We’ve arrived at the release of the packed update 6 to The Elder Scrolls Online before it becomes subscription-optional. This means the road of consistent updates and major content releases that isn’t DLC has reached its end. Aside from tweaks to existing systems and completion of the implementation of others that began with this update, we simply await the conversion and possibly the console versions before we know what else we might see first down the line. Yet this is a tale not of adventuring. This is a tale of crafting, of cooking, of gathering. The Elder Scrolls Online has, with this update, a brand new Provisioning system.
The system gets a complete overhaul that changes the number of recipes, ingredient types, and buffs from each. The overall effect is a streamlined, leaner, more straightforward system that makes better use of the world around the player. There are a few downsides, but Provisioning seeks to be more relevant and useful, and even lighter on your storage. Ingredient stack limits have doubled to 200, while the number of ingredients used in recipes has been reduced overall.
Provisioning is an easily appreciated crafting discipline, and has always been one of the easier to continuously level over time, given how many ingredients were obtained through drops or via simple searches. It’s also one of my favorite forms of in-game crafting, and I almost always engage in it one way or another. Some systems are more fun than others, and some make you feel more involved in the world, while others just feel like more of a game. I liked ESO’s Provisioning system before, but the new system improves upon things significantly and is more within the world, that I will overlook some of the downsides. ESO’s new system reminds me a little bit of the way cooking in LOTRO works. In that game, my Hobbit is a farmer and a cook, so she plants seeds, gathers crops, fishes, and then uses ingredients to prepare consumables. The ESO team has tried to make the world more important in Provisioning, so now you can use fish you catch, ingredients out in the world, and even steal people’s livestock to utilize in your recipes.
The new Justice system can come into play if you’ve got eyes on the neighbor’s chickens for your recipes. I think those of us who do stop at fishing holes are glad that our catches are now useful. Yet, the whole thing might just be lacking a little bit of flavor, pun completely intended. Previously, each faction had recipes and ingredients unique to that area. This made perfect sense from a roleplaying perspective, since regional differences in cuisine just makes sense. You could also do things such as keep your Bosmeri characters in food and drink crafted from meat. You still can, though, you’ll have tougher times with it, especially as recipes get more complicated. Regional cuisine has been eliminated in favor of a few basic categories of food and drink, all divided into three sets of ingredient types for each. Drinks have been improved to be of greater benefit, similar to food.

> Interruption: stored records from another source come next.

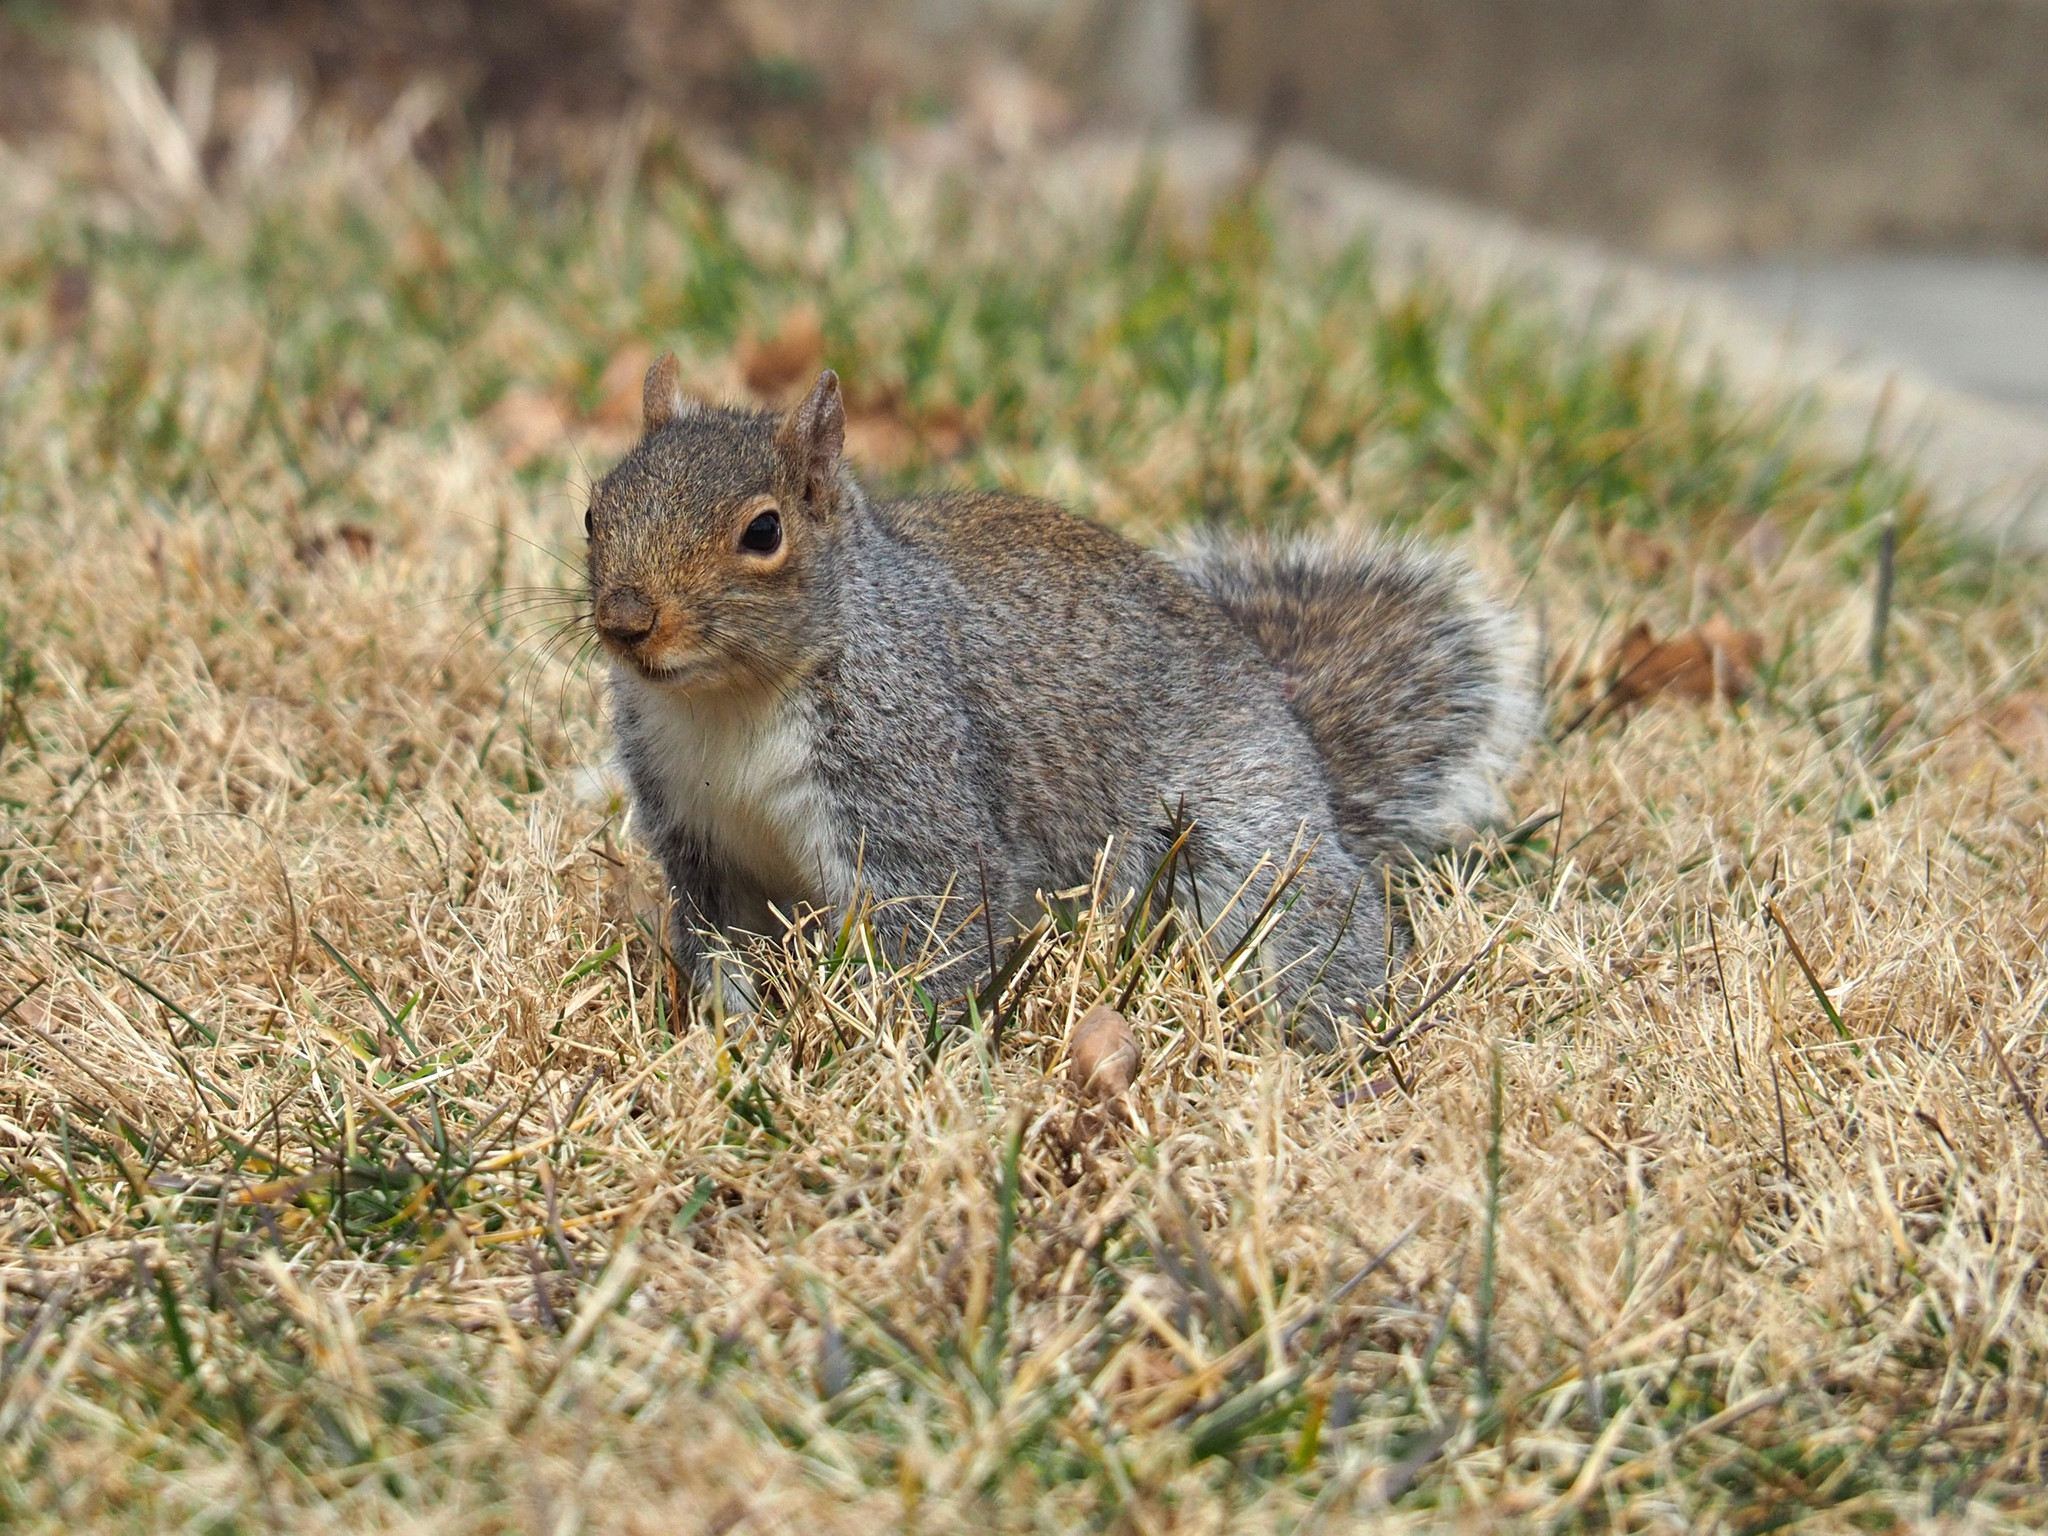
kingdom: Animalia
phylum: Chordata
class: Mammalia
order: Rodentia
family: Sciuridae
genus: Sciurus
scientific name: Sciurus carolinensis
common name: Eastern gray squirrel
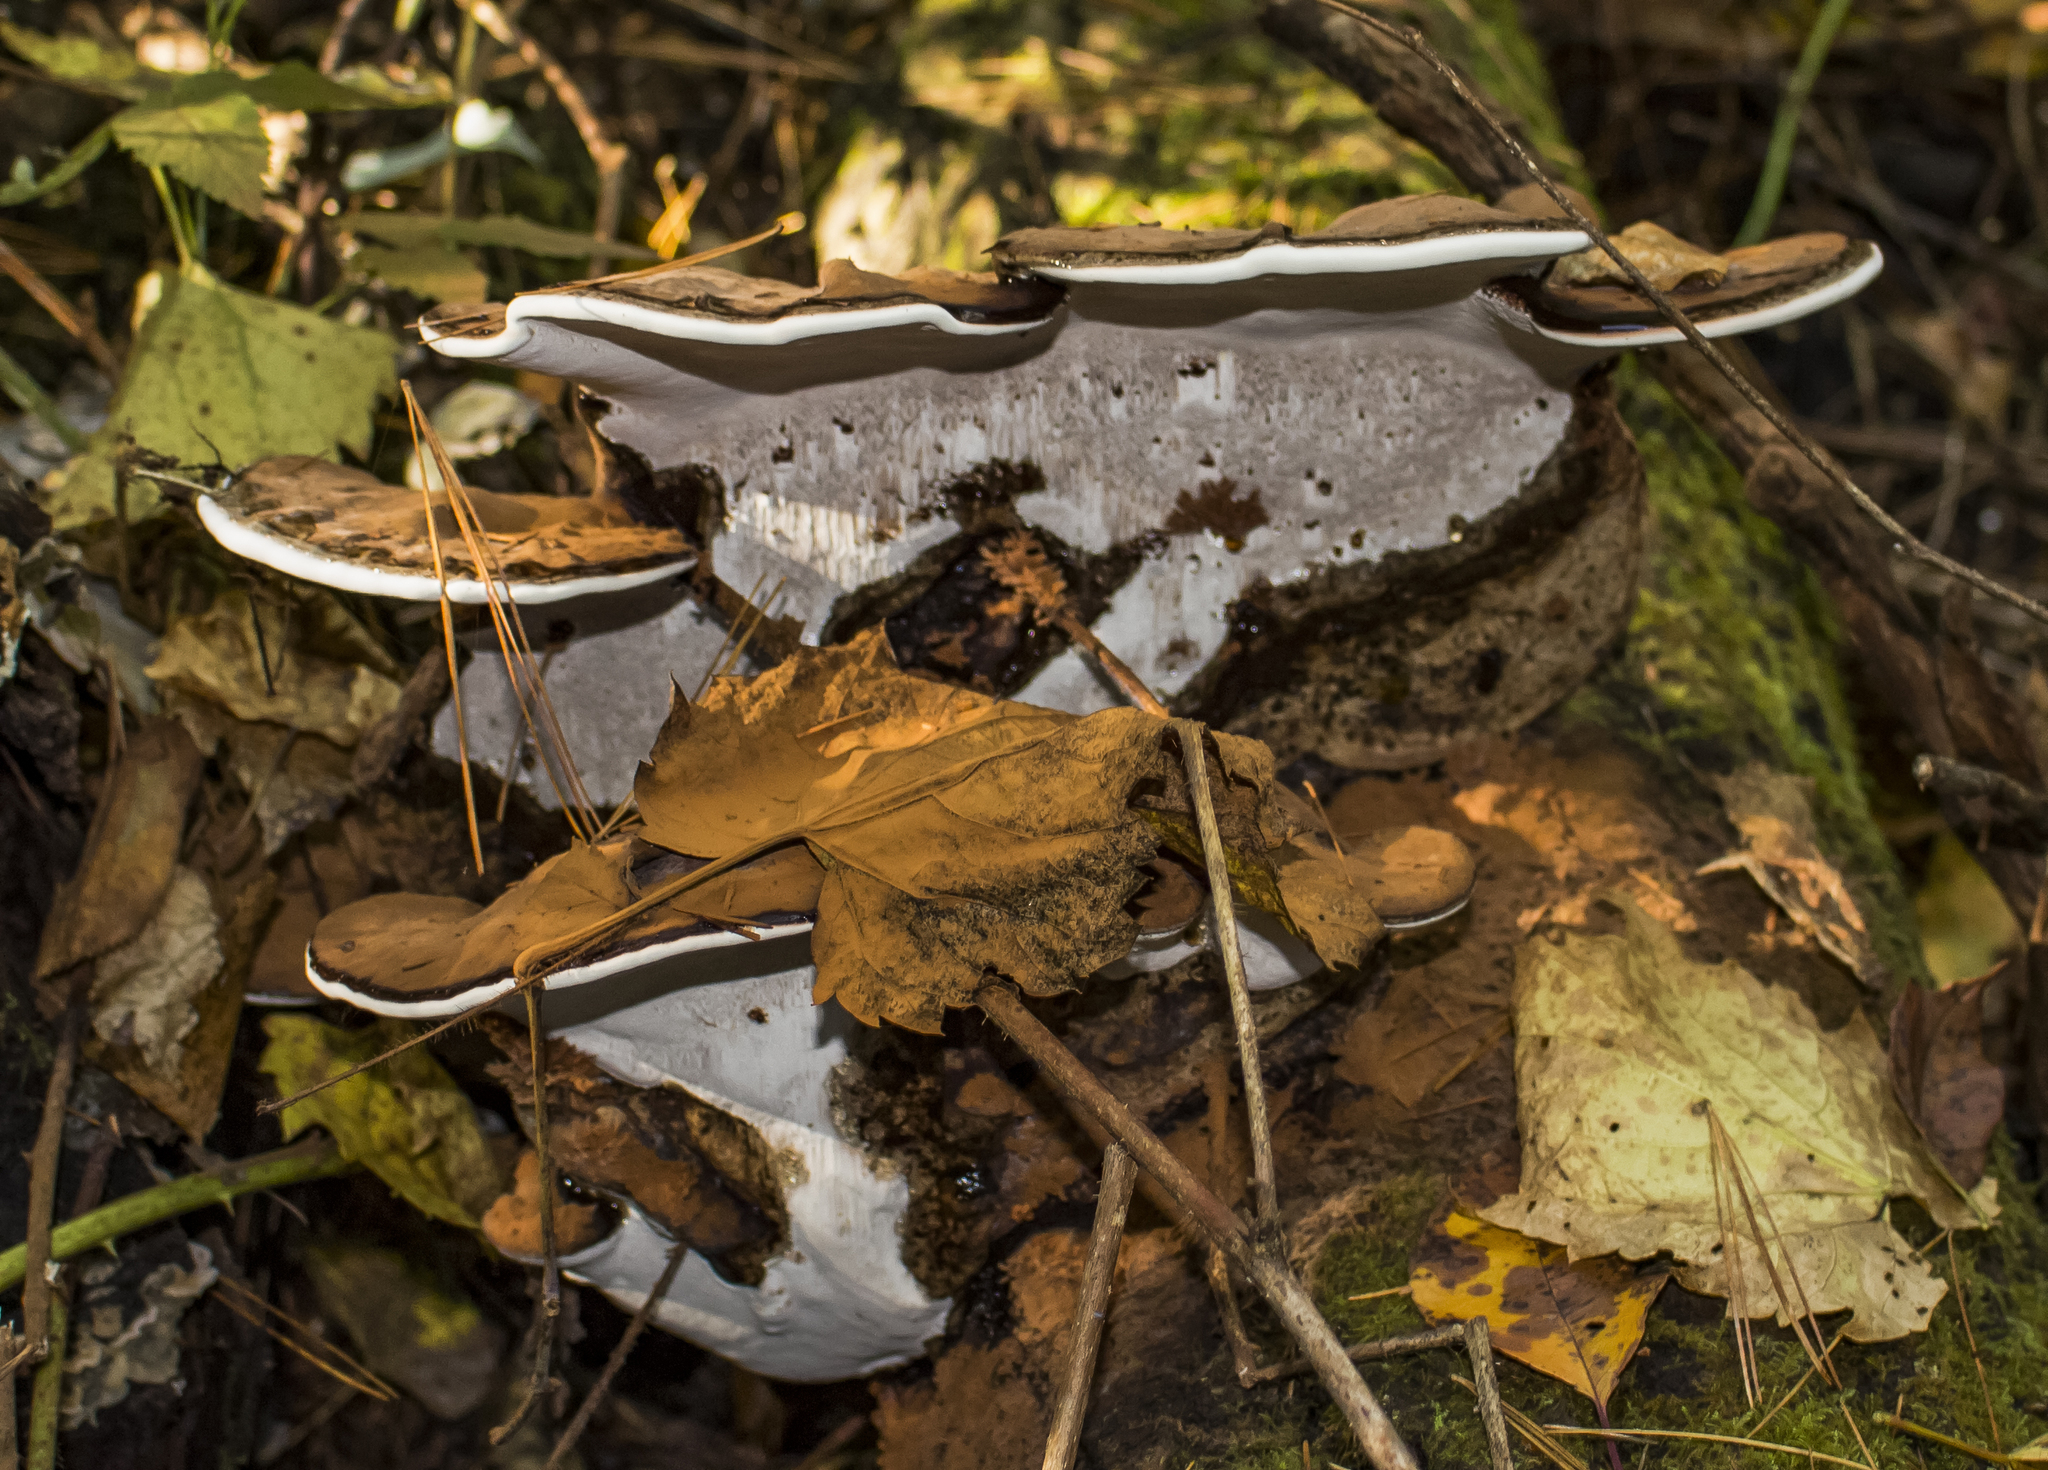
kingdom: Fungi
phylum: Basidiomycota
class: Agaricomycetes
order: Polyporales
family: Polyporaceae
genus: Ganoderma
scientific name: Ganoderma applanatum
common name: Artist's bracket
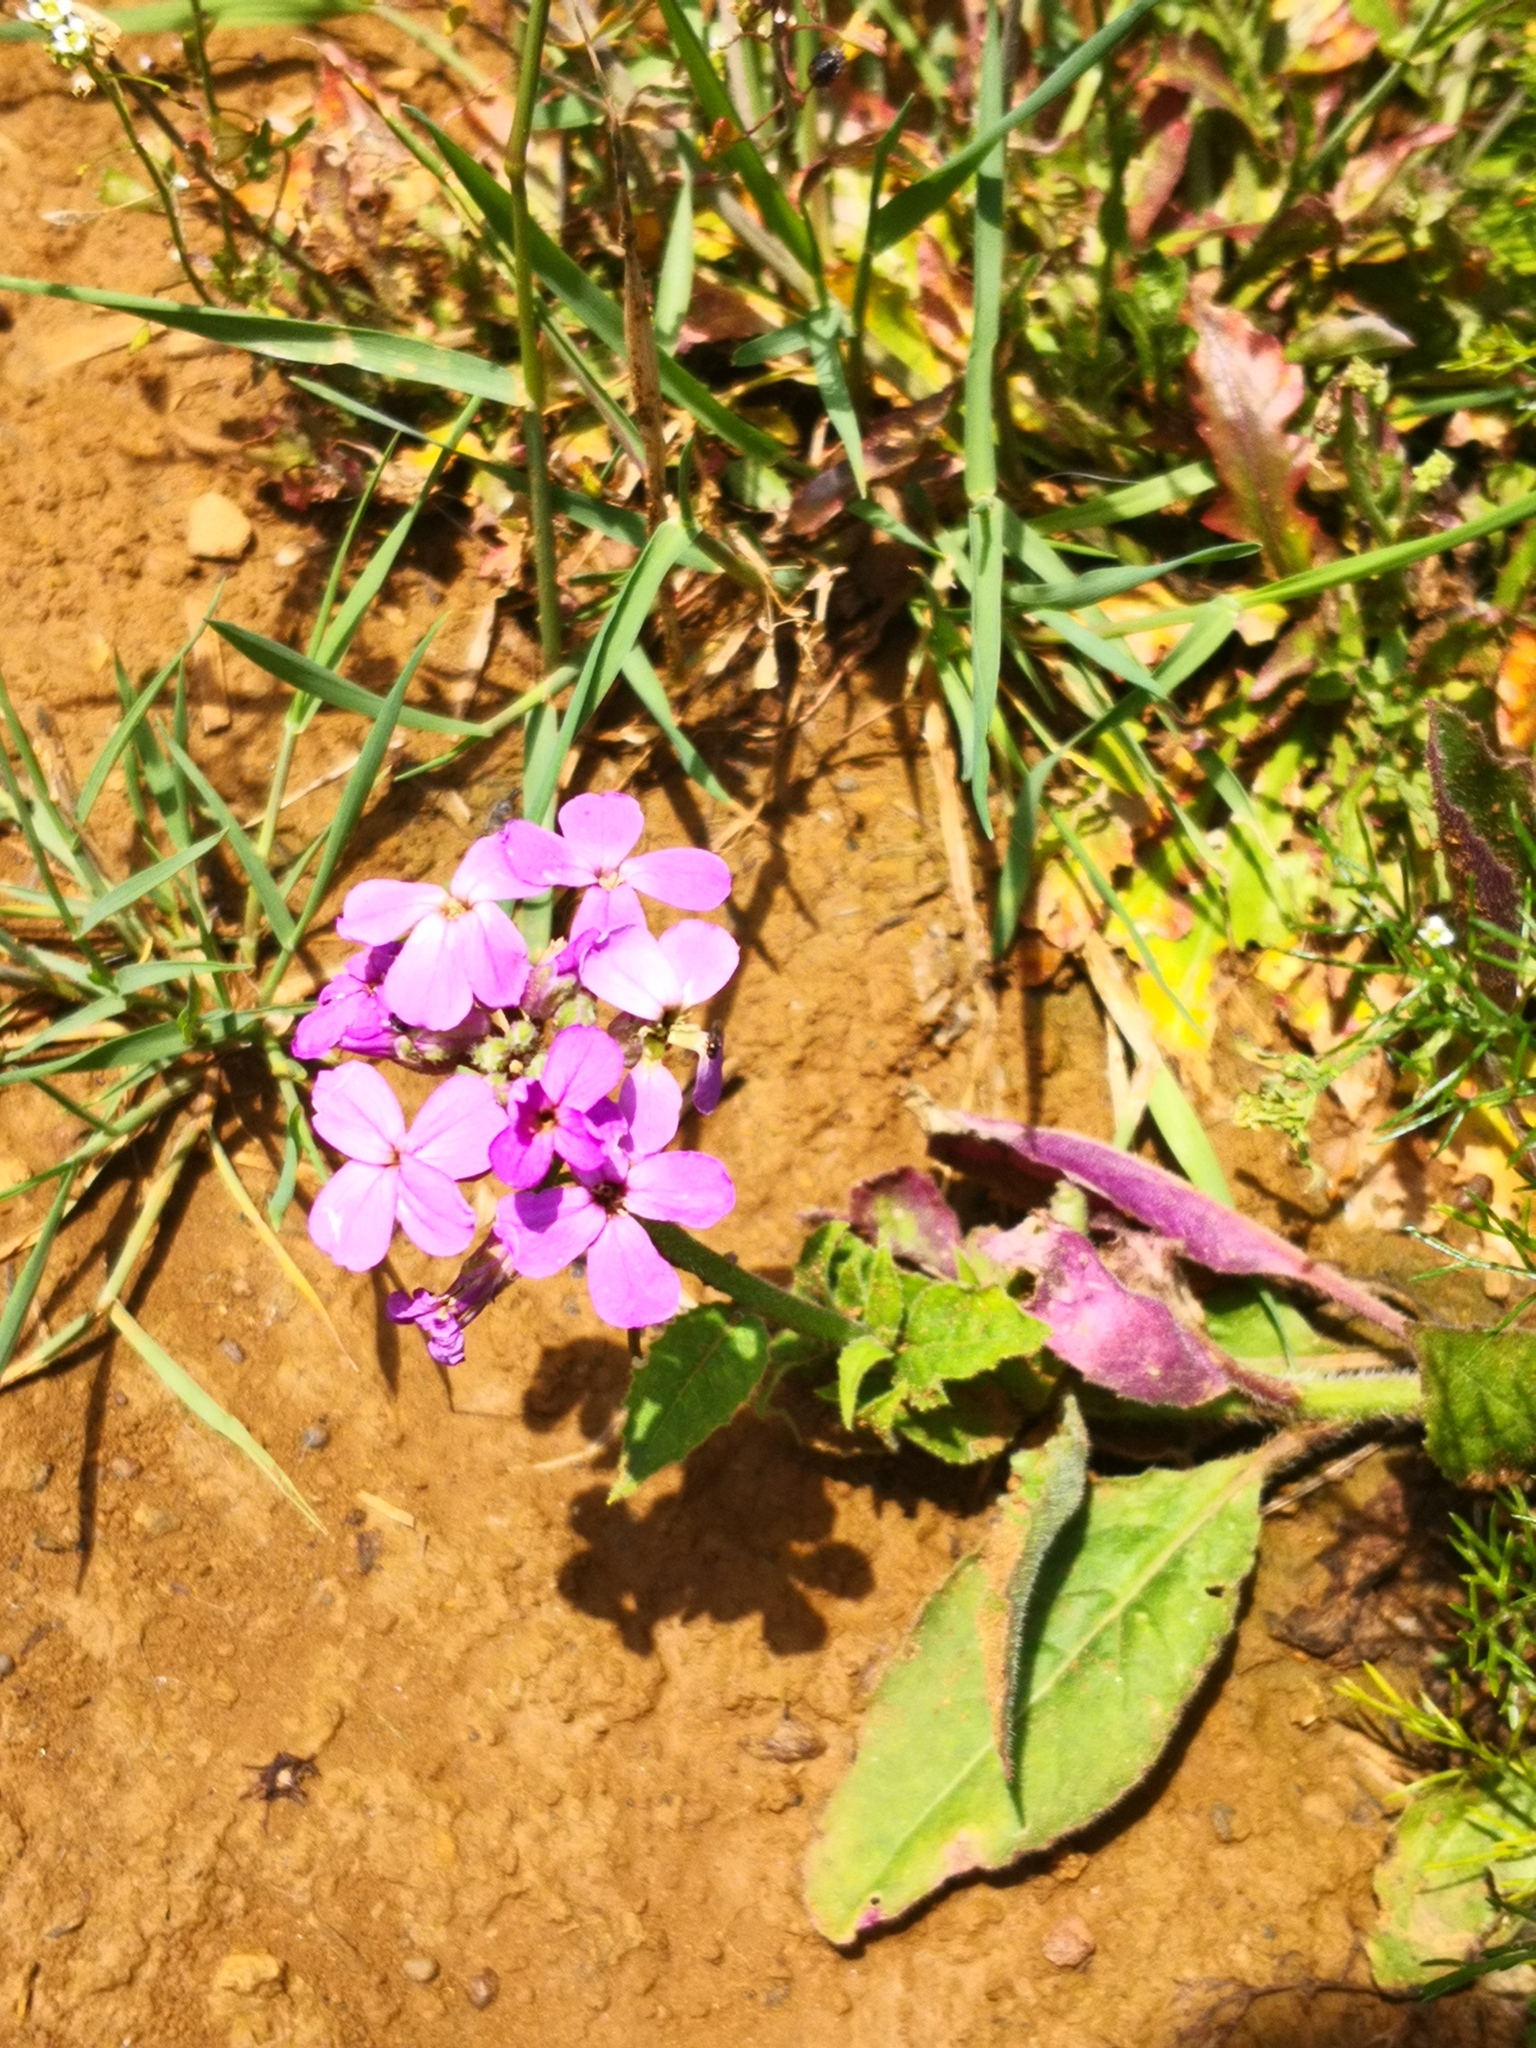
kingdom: Plantae
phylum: Tracheophyta
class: Magnoliopsida
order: Brassicales
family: Brassicaceae
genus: Hesperis
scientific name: Hesperis matronalis
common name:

This results in about 50 overall ingredients to use in crafting, many new recipes, and old recipes returning under new names and sometimes tweaked buffs.
There have always been two crafting skills I love in my MMOs - cooking and making gear. I chose the title of this piece because although the new system has less diversity in terms of region specific items, it’s a hell of a lot kinder on player storage and inventory. I have a long history with the overstuffed inventory, dropping items or becoming encumbered by them. In ESO, although I expanded my bank, I’d still regularly fill it up. Add in ingredients put into shared storage by characters in other factions for what amounted to functionally identical recipes, and you can probably tell one of the main reasons to be excited for this new system. That thing I mentioned earlier about stealing someone’s livestock? Well, it gives some new dimension to gathering ingredients, after all. Looting items will still be the primary way to receive raw ingredients, but the additional opportunities add to the fun of it all, without making me keep all these extra items around. And being able to not loot apples from a bag of peas on the ground is one way things have gotten more immersive and consistent. It sounds like a small detail, but the game world matters in each way it can feel more real. That doesn’t mean the world can’t be full of elves and Khajiit at the same time other elements gain congruence.
The way buffs are organized is also cleaner and is a result of feedback asking for stacked consumable buffs. Without the overlap, there are fewer to learn, and many recipes that increase multiple stats. Many players have asked for food and drink buffs to stack, but this system should offer something that, while short of that, is intuitive. Previously, most of the higher level recipes didn’t differ much, so this new system brings this across the board.
Overall, the new system is arriving in the middle of a very packed update that otherwise has much flashier elements within. I felt that Provisioning was worth another look, given how important, and sometimes overlooked it might be. The Elder Scrolls Online is marching toward its subscription optional switch soon, and the new system may go diminished as players coo over other additions, but being able to take full advantage of fishing holes and maybe working out how to filch a few bits of cheese with impunity (the system encourages you to use stolen items first) work in tandem to add some depth for those looking to change it up.